An international task force of scientists, politicians, and business leaders warned
that the world has about ten years before global warming becomes irreversible. By then, average global temperatures will have risen two degrees Celsius since the start of the Industrial Revolution, resulting in major droughts, increased disease, and the termination of the North Atlantic Gulf Stream. [New Zealand Herald] Meteorologists were forecasting record thinning of northern Europe's ozone layer in the coming weeks, [BBC News] and astronomers concluded that Saturn's largest moon had all the ingredients for life. [Associated Press] Senate Majority Leader Bill Frist declared that biological warfare is "the greatest existential threat we face today." [Reuters] The world's first mad goat was diagnosed in France. [United Press International] At the World Economic Forum in Davos, Switzerland, Tony Blair and Bill Gates shared the stage with Bono and Bill Clinton and called for more aid to Africa. [The New York Times] Sharon Stone raised a million dollars for mosquito nets, [BBC News] and a
special dinner was organized to promote dialogue between the U.S. and Iran; the idea backfired when Senator Joseph Biden, the American representative, showed up
an hour and a half late, and wine was served to the Muslim guests. [CNN] Scientists solved the mystery of the Venus Flytrap. [The Boston Globe] Swaziland's King swati chose his thirteenth wife and sent her to South Africa for an AIDS test. [BBC News] Researchers found that fidgety people are less likely to be obese, [The New York Times] police in Rome were cracking down on unlicensed tour guides, [The New York Times] and Joseph Massino, the "Last Don" of New York, snitched on the mob. [The New York Times]

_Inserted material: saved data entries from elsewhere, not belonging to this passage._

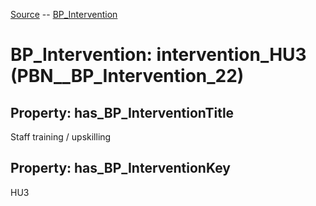 [Source](https://github.com/mm80843/T3.5/blob/main/docs/index.md) -- [BP_Intervention](https://github.com/mm80843/T3.5/tree/main/docs/BP_Intervention/index.md) 

# BP_Intervention: __intervention_HU3__ (PBN__BP_Intervention_22)

## Property: has_BP_InterventionTitle

Staff training / upskilling

## Property: has_BP_InterventionKey

HU3

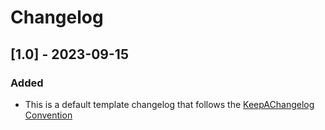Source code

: # Changelog

## [1.0] - 2023-09-15

### Added
- This is a default template changelog that follows the [KeepAChangelog Convention](https://keepachangelog.com/en/1.1.0/)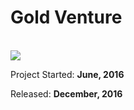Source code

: <h1> Gold Venture </h1><br>
<a href="https://www.roblox.com/games/563519114/--"><img src='https://t7.rbxcdn.com/f15d26dda065f925da0f31332ab3543a'></a>
<br>

Project Started: <b>June, 2016</b><br>

Released: <b>December, 2016</b><br>
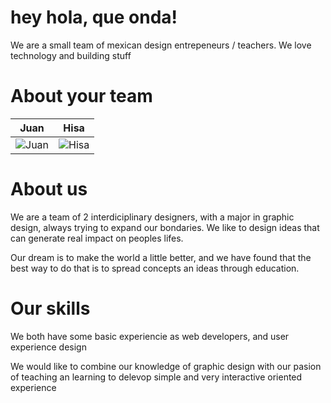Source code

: hey hola, que onda!
================

We are a small team of mexican design entrepeneurs / teachers.
We love technology and building stuff


About your team
===========================

| Juan | Hisa 
|--- |--- 
| ![Juan](https://pbs.twimg.com/profile_images/538183008537149440/rH7eSofY.jpeg) | ![Hisa](https://pbs.twimg.com/profile_images/1808893628/Captura_de_pantalla_2012-02-06_a_la_s__19.20.14.png) |


About us
=======

We are a team of 2 interdiciplinary designers, with a major in graphic design, always trying to expand our bondaries.
We like to design ideas that can generate real impact on peoples lifes.

Our dream is to make the world a little better, and we have found that the best way to do that is to spread concepts an ideas through education. 



Our skills
=======

We both have some basic experiencie as web developers, and user experience design

We would like to combine our knowledge of graphic design with our pasion of teaching an learning to delevop simple and very interactive oriented experience


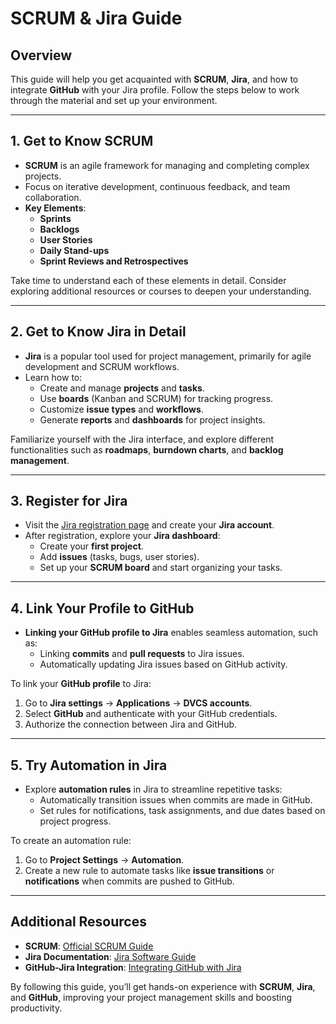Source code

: # SCRUM & Jira Guide

## Overview

This guide will help you get acquainted with **SCRUM**, **Jira**, and how to integrate **GitHub** with your Jira profile. Follow the steps below to work through the material and set up your environment.

---

## 1. Get to Know SCRUM

- **SCRUM** is an agile framework for managing and completing complex projects.
- Focus on iterative development, continuous feedback, and team collaboration.
- **Key Elements**: 
  - **Sprints**
  - **Backlogs**
  - **User Stories**
  - **Daily Stand-ups**
  - **Sprint Reviews and Retrospectives**
  
Take time to understand each of these elements in detail. Consider exploring additional resources or courses to deepen your understanding.

---

## 2. Get to Know Jira in Detail

- **Jira** is a popular tool used for project management, primarily for agile development and SCRUM workflows.
- Learn how to:
  - Create and manage **projects** and **tasks**.
  - Use **boards** (Kanban and SCRUM) for tracking progress.
  - Customize **issue types** and **workflows**.
  - Generate **reports** and **dashboards** for project insights.

Familiarize yourself with the Jira interface, and explore different functionalities such as **roadmaps**, **burndown charts**, and **backlog management**.

---

## 3. Register for Jira

- Visit the [Jira registration page](https://www.atlassian.com/software/jira) and create your **Jira account**.
- After registration, explore your **Jira dashboard**:
  - Create your **first project**.
  - Add **issues** (tasks, bugs, user stories).
  - Set up your **SCRUM board** and start organizing your tasks.

---

## 4. Link Your Profile to GitHub

- **Linking your GitHub profile to Jira** enables seamless automation, such as:
  - Linking **commits** and **pull requests** to Jira issues.
  - Automatically updating Jira issues based on GitHub activity.
  
To link your **GitHub profile** to Jira:
1. Go to **Jira settings** → **Applications** → **DVCS accounts**.
2. Select **GitHub** and authenticate with your GitHub credentials.
3. Authorize the connection between Jira and GitHub.

---

## 5. Try Automation in Jira

- Explore **automation rules** in Jira to streamline repetitive tasks:
  - Automatically transition issues when commits are made in GitHub.
  - Set rules for notifications, task assignments, and due dates based on project progress.
  
To create an automation rule:
1. Go to **Project Settings** → **Automation**.
2. Create a new rule to automate tasks like **issue transitions** or **notifications** when commits are pushed to GitHub.

---

## Additional Resources

- **SCRUM**: [Official SCRUM Guide](https://www.scrumguides.org/)
- **Jira Documentation**: [Jira Software Guide](https://support.atlassian.com/jira-software-cloud/)
- **GitHub-Jira Integration**: [Integrating GitHub with Jira](https://www.atlassian.com/software/jira/guides/integrations/github)

By following this guide, you’ll get hands-on experience with **SCRUM**, **Jira**, and **GitHub**, improving your project management skills and boosting productivity.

President Bush ordered his cabinet to stop paying off journalists after syndicated olumnist Maggie Gallagher admitted she had a $21,500 contract with the Health and Human Services Department to endorse the agency's marriage initiative. [The Washington Post] Two days later, another columnist admitted he'd been paid $10,000 for the same purpose. [The Globe and Mail] Scientists synthesized a pheromone produced by young women that helps post-menopausal ladies attract men. [The Globe and Mail] Social Security Administration workers testified that they had been ordered "to promote the idea that Social Security is in crisis and that Social Security privatization is the answer." [Reuters] Christian groups were threatening to withdraw their support from any privatization scheme whatsoever
unless Bush tries harder to ban gay marriage, [The New York Times] and chimpanzees were found to have a sense of fair play. [BBC News] Condoleezza Rice
was sworn in as secretary of state, despite Senator Mark Dayton's objection during her confirmation hearing that "I really don't like being lied to repeatedly, flagrantly, intentionally." [The New York Times] The Justice Department threw a going away party for John Ashcroft. His term in office, said one assistant, "served as a full employment program for cartoonists and pundits." [The New York Times] The Bush Administration requested an additional $80 billion for the wars in Iraq and Afghanistan this year, [The New York Times] totaling 13 times the Environmental Protection Agency's allotment, [Swissinfo] and making the 2005 budget deficit the biggest in history. [The New York Times] The State Department offended Mexico by issuing a travel warning along the border; [CNN] U.S. Ambassador Tony Garza tried to ease tensions by clarifying that "the wave of border violence is a result of successful efforts by President Fox's administration in the fight against organized crime." [Reuters] The Sudanese government dropped bombs on women and children in Darfur, [Reuters] and the European Union reestablished diplomatic ties with Sudan for the first time since 1990. [The New york Times] Commercial airlines were told they should be worrying about shoulder-fired missile attacks, [The New York Times] Human Rights Watch declared meatpacking to be "the most dangerous factory job in America," [The New York Times] and Ringo Starr was planning to become a cartoon superhero.